• Instructions for the task: Quote, word for word, the run of lines that opens with the line containing "list M. Roesch, Snort" and closes with the line containing "For every layout", both included.

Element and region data
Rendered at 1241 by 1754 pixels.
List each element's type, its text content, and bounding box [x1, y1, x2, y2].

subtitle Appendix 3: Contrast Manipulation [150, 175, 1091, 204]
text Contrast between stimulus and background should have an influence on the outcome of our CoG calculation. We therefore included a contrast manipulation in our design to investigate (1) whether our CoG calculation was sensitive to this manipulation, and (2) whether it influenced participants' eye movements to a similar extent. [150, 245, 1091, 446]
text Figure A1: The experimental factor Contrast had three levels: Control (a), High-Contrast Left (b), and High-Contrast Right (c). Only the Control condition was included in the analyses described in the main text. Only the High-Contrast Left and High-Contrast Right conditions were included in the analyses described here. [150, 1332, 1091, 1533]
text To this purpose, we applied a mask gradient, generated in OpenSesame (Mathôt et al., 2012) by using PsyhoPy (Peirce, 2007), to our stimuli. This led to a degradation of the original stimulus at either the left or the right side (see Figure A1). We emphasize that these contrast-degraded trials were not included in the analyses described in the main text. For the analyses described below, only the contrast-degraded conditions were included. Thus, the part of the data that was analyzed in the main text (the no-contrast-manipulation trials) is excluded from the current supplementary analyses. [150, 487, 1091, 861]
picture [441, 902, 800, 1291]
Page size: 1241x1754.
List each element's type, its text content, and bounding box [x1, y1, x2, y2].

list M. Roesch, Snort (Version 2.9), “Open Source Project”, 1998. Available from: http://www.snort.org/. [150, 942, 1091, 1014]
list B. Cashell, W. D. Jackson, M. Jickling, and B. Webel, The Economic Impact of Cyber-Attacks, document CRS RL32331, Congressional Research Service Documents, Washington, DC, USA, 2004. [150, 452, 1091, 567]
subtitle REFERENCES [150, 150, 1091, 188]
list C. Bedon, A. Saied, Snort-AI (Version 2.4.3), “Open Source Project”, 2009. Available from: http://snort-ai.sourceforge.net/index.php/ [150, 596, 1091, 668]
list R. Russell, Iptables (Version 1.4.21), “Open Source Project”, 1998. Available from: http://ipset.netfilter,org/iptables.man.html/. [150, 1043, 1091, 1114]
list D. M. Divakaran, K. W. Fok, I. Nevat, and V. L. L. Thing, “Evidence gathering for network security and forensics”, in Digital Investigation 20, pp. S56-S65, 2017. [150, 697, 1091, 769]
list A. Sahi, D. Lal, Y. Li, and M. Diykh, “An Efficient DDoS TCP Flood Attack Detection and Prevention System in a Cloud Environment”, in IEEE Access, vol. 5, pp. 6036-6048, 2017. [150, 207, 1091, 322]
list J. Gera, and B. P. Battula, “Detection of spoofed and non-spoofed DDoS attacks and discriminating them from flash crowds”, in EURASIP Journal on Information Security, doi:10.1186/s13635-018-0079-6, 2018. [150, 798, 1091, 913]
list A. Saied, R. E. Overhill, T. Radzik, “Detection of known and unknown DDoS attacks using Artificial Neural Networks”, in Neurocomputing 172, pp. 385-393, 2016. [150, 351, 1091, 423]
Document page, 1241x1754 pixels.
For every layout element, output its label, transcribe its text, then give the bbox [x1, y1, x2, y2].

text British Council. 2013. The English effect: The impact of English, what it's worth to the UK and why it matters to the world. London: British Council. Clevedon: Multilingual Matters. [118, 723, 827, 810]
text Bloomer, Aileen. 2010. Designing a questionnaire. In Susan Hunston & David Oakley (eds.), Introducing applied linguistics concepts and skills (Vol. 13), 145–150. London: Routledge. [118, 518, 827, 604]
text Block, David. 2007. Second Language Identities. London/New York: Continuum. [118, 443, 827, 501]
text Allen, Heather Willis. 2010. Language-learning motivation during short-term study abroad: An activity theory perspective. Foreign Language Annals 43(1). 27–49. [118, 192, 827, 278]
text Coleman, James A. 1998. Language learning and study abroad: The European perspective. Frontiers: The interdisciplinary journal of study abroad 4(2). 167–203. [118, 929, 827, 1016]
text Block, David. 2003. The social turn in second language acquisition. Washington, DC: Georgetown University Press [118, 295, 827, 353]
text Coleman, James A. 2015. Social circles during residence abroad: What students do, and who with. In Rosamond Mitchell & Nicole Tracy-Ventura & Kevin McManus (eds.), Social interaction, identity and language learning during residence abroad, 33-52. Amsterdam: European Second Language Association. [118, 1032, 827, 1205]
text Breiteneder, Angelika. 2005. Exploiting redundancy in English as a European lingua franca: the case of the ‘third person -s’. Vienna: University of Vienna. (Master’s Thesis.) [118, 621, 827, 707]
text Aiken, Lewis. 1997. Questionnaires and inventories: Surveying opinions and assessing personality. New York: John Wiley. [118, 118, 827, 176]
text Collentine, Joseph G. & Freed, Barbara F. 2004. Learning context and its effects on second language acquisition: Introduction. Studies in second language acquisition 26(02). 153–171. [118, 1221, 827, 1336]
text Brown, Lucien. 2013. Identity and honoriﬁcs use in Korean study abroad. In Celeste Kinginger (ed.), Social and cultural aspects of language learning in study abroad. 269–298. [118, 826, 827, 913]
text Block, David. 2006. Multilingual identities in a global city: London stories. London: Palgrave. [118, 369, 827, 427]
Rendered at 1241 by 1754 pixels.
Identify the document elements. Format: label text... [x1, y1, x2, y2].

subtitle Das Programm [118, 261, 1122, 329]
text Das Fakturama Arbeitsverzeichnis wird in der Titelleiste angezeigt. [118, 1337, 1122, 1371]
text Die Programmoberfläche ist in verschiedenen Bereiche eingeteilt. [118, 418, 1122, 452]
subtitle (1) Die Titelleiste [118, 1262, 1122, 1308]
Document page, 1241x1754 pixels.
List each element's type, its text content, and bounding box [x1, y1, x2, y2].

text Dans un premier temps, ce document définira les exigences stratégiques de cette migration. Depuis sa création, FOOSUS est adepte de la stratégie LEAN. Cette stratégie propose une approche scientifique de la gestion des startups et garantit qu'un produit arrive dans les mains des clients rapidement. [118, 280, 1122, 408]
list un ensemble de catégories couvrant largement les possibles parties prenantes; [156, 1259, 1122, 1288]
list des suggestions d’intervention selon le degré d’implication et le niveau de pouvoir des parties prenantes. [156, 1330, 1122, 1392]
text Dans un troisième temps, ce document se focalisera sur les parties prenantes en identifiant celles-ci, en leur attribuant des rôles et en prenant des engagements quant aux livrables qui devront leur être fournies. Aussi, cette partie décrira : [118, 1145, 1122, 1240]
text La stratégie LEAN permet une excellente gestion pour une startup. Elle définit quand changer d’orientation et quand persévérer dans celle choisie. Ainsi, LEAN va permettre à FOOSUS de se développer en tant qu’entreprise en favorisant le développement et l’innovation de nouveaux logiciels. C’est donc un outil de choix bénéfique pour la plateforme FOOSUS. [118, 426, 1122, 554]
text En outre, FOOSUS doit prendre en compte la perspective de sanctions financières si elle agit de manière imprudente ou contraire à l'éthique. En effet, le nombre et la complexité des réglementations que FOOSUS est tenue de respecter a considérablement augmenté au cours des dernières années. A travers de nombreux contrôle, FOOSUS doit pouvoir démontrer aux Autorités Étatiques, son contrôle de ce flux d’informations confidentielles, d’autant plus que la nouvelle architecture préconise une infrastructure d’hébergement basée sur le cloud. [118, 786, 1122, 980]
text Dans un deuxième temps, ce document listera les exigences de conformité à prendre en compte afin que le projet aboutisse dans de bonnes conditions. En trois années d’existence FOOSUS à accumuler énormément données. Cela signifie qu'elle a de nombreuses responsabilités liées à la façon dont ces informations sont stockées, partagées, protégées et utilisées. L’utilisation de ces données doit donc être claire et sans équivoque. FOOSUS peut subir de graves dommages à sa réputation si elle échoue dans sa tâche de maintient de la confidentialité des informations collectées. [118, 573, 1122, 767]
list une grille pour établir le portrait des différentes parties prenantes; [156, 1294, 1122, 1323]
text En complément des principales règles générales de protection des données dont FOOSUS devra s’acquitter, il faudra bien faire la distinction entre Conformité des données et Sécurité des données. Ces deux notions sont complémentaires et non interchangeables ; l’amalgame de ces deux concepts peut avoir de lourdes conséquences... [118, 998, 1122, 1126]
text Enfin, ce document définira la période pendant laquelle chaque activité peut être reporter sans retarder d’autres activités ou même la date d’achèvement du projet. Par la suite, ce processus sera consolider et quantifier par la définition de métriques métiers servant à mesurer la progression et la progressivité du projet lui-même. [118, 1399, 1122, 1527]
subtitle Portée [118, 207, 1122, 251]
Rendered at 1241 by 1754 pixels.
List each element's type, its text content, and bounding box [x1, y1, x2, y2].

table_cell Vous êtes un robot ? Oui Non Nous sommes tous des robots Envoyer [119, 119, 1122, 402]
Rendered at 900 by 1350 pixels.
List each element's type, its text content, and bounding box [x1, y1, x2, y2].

• Completed task:
list M. Roesch, Snort (Version 2.9), “Open Source Project”, 1998. Available from: http://www.snort.org/. [150, 942, 1091, 1014]
list B. Cashell, W. D. Jackson, M. Jickling, and B. Webel, The Economic Impact of Cyber-Attacks, document CRS RL32331, Congressional Research Service Documents, Washington, DC, USA, 2004. [150, 452, 1091, 567]
subtitle REFERENCES [150, 150, 1091, 188]
list C. Bedon, A. Saied, Snort-AI (Version 2.4.3), “Open Source Project”, 2009. Available from: http://snort-ai.sourceforge.net/index.php/ [150, 596, 1091, 668]
list R. Russell, Iptables (Version 1.4.21), “Open Source Project”, 1998. Available from: http://ipset.netfilter,org/iptables.man.html/. [150, 1043, 1091, 1114]
list D. M. Divakaran, K. W. Fok, I. Nevat, and V. L. L. Thing, “Evidence gathering for network security and forensics”, in Digital Investigation 20, pp. S56-S65, 2017. [150, 697, 1091, 769]
list A. Sahi, D. Lal, Y. Li, and M. Diykh, “An Efficient DDoS TCP Flood Attack Detection and Prevention System in a Cloud Environment”, in IEEE Access, vol. 5, pp. 6036-6048, 2017. [150, 207, 1091, 322]
list J. Gera, and B. P. Battula, “Detection of spoofed and non-spoofed DDoS attacks and discriminating them from flash crowds”, in EURASIP Journal on Information Security, doi:10.1186/s13635-018-0079-6, 2018. [150, 798, 1091, 913]
list A. Saied, R. E. Overhill, T. Radzik, “Detection of known and unknown DDoS attacks using Artificial Neural Networks”, in Neurocomputing 172, pp. 385-393, 2016. [150, 351, 1091, 423]
Document page, 1241x1754 pixels.
For every layout element, output its label, transcribe its text, then give the bbox [x1, y1, x2, y2].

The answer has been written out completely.